• **The task**:
Take the entries that follow and return only the lines from the one with "index mcp: (99, 119)" through the final line, leaving every picture behind.

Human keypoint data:
*** Begin section ***

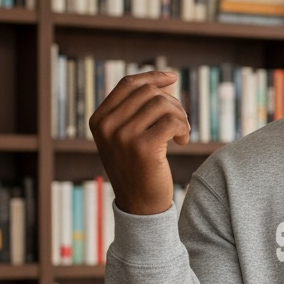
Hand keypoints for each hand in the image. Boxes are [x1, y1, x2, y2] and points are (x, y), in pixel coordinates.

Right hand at [89, 70, 189, 214]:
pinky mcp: (143, 147)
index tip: (172, 78)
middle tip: (179, 123)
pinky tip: (182, 142)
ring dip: (180, 117)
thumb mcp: (127, 137)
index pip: (128, 84)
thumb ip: (136, 110)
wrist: (140, 205)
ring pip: (163, 104)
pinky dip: (183, 128)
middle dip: (171, 103)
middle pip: (149, 92)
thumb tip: (165, 81)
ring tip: (180, 134)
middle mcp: (107, 126)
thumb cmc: (138, 168)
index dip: (152, 77)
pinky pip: (172, 120)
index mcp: (99, 119)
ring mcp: (123, 136)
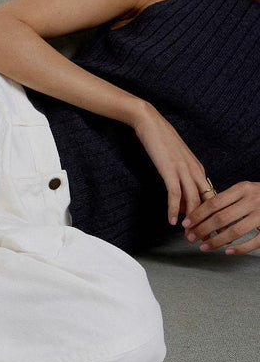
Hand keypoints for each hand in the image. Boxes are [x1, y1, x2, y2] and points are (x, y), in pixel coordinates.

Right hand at [130, 102, 210, 225]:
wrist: (150, 123)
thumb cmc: (161, 141)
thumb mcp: (176, 161)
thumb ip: (182, 177)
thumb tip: (182, 196)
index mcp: (198, 169)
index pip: (210, 197)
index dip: (211, 215)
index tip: (208, 230)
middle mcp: (195, 171)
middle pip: (206, 202)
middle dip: (205, 222)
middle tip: (201, 238)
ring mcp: (184, 170)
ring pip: (193, 201)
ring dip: (191, 220)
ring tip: (187, 235)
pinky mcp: (170, 170)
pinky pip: (175, 194)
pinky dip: (174, 209)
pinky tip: (171, 220)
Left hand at [181, 182, 259, 254]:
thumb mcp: (246, 189)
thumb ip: (227, 198)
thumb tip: (200, 212)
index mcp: (243, 188)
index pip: (214, 202)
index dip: (197, 214)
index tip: (186, 224)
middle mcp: (252, 200)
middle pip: (221, 218)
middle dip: (202, 229)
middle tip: (190, 237)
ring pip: (234, 231)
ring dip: (216, 241)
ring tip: (203, 247)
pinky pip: (253, 241)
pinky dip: (239, 248)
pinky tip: (227, 251)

*** End section ***

• **Task answer**:
index mcp: (99, 119)
ring mcp: (123, 136)
Hand keypoints for each hand in the image. Boxes are [x1, y1, x2, y2] and points are (x, y), in pixel coordinates.

Right hand at [130, 102, 210, 225]:
wrist: (150, 123)
thumb cmc: (161, 141)
thumb mcp: (176, 161)
thumb ip: (182, 177)
thumb tip: (182, 196)
index mcp: (198, 169)
index pip: (210, 197)
index dip: (211, 215)
index tip: (208, 230)
middle mcp: (195, 171)
middle pip: (206, 202)
middle dip: (205, 222)
middle tip: (201, 238)
ring mcp: (184, 170)
ring pip: (193, 201)
ring dip: (191, 220)
ring tip: (187, 235)
pinky mcp: (170, 170)
pinky pip: (175, 194)
pinky dip: (174, 209)
pinky tip: (171, 220)
Left hand at [181, 182, 259, 254]:
thumb mcp: (246, 189)
thumb ip: (227, 198)
thumb tip: (200, 212)
index mcp: (243, 188)
index pip: (214, 202)
index dip: (197, 214)
index tip: (186, 224)
middle mcp: (252, 200)
middle pip: (221, 218)
middle dip: (202, 229)
middle tip: (190, 237)
ring pip: (234, 231)
ring dip: (216, 241)
ring tip: (203, 247)
pinky pip: (253, 241)
pinky dip: (239, 248)
pinky tip: (227, 251)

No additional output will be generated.